Data shown:
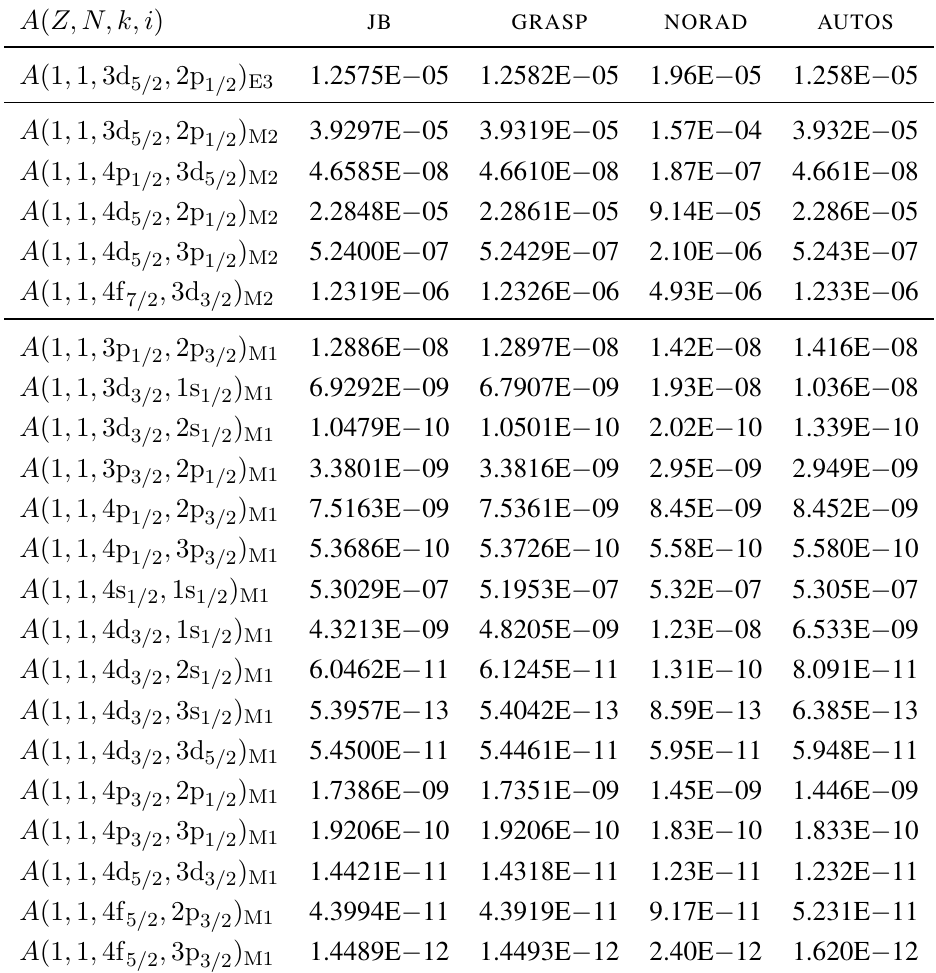
Table 2. Problematic A -values (s − 1 ) for E3, M2 and M1 forbidden transitions in H I . JB : standard reference [100,101]. GRASP : computed with GRASP [98]. NORAD : computed with SUPERSTRUCTURE [96] and listed in the NORAD database. AUTOS : computed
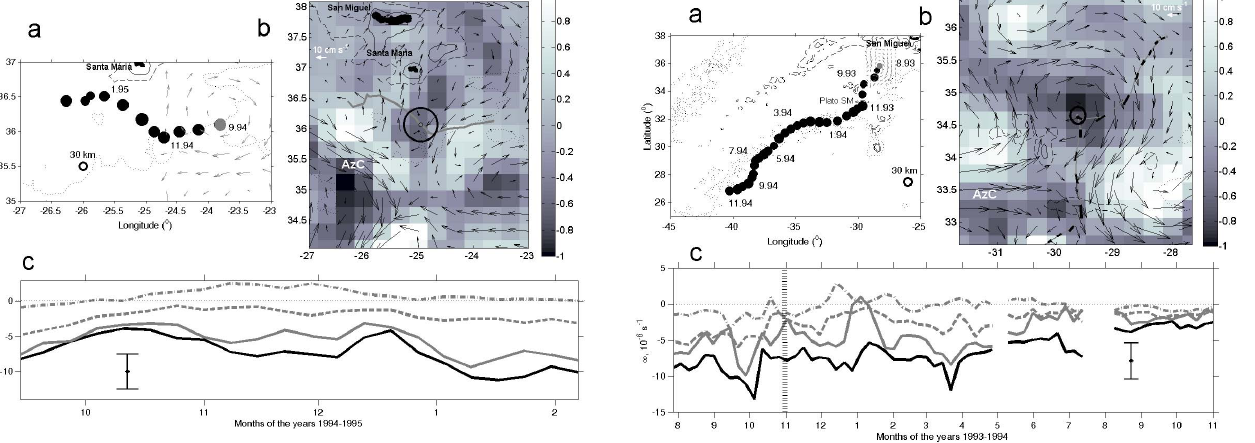
Fig. 2. Same as Fig. 1, but for meddy Hyperion (the direction of meddy movement is to southwest); (b) shows the AVISO derived geostrophic currents on 22.09.1993.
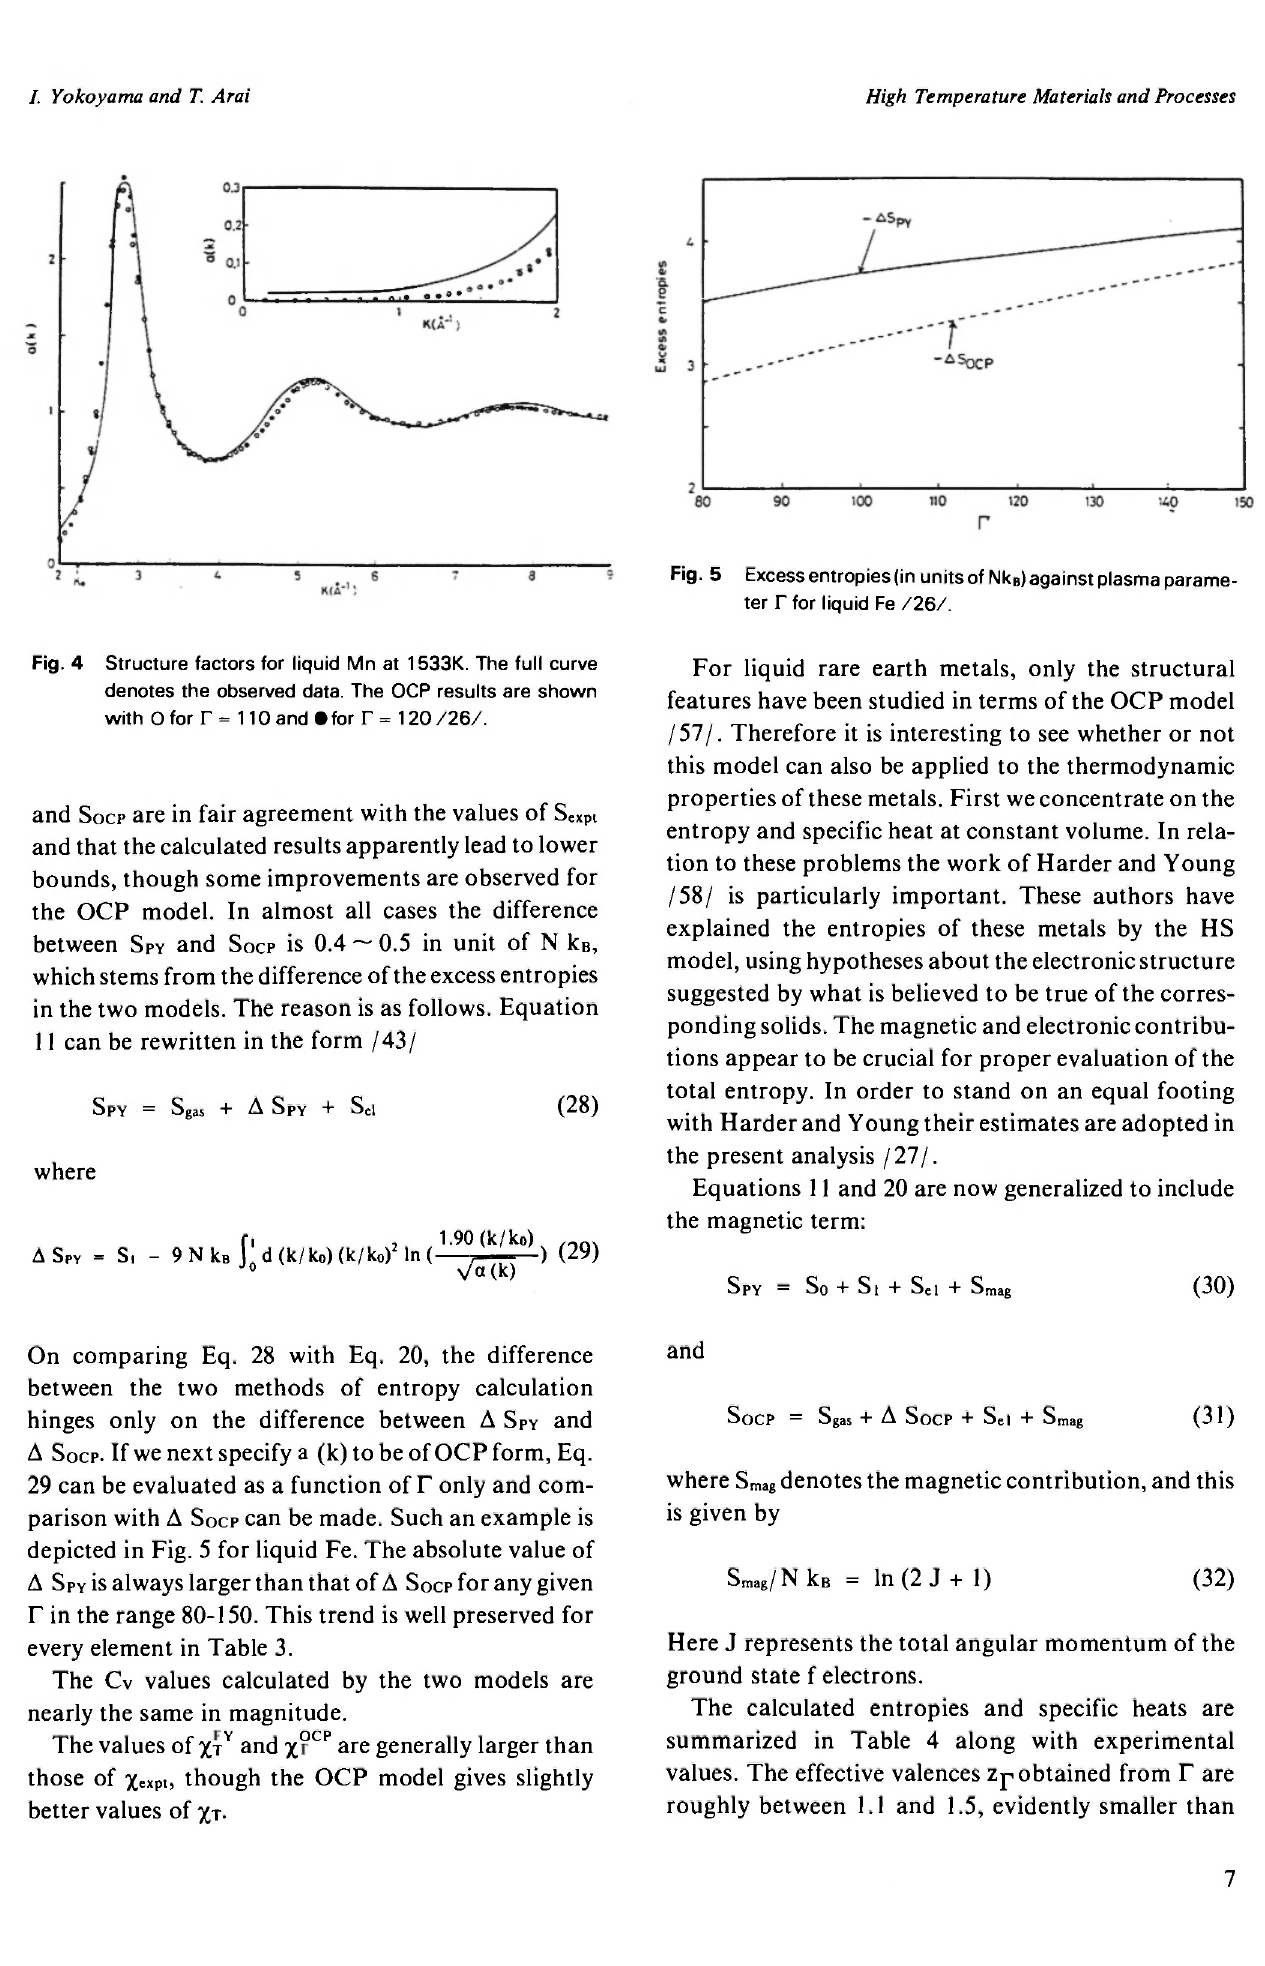
Fig. 4 Structure factors for liquid Mn at 1533K. The full curve denotes the observed data. The OOP results are shown with Ο for Γ = 110 a n d· for Γ = 120/26/.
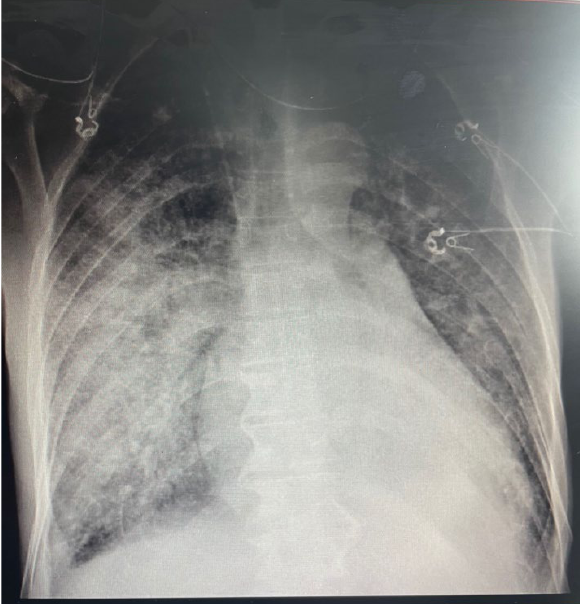
Figure 7. Chest XR at day 6 showing progression of pulmonary lesions suggesting superimposed pulmonary edema.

Task brief: Print the material above once more, exactly, minus the pictures.

Answer to this exercise:
Table 2. Problematic A -values (s − 1 ) for E3, M2 and M1 forbidden transitions in H I . JB : standard reference [100,101]. GRASP : computed with GRASP [98]. NORAD : computed with SUPERSTRUCTURE [96] and listed in the NORAD database. AUTOS : computed
Fig. 2. Same as Fig. 1, but for meddy Hyperion (the direction of meddy movement is to southwest); (b) shows the AVISO derived geostrophic currents on 22.09.1993.
Fig. 4 Structure factors for liquid Mn at 1533K. The full curve denotes the observed data. The OOP results are shown with Ο for Γ = 110 a n d· for Γ = 120/26/.
Figure 7. Chest XR at day 6 showing progression of pulmonary lesions suggesting superimposed pulmonary edema.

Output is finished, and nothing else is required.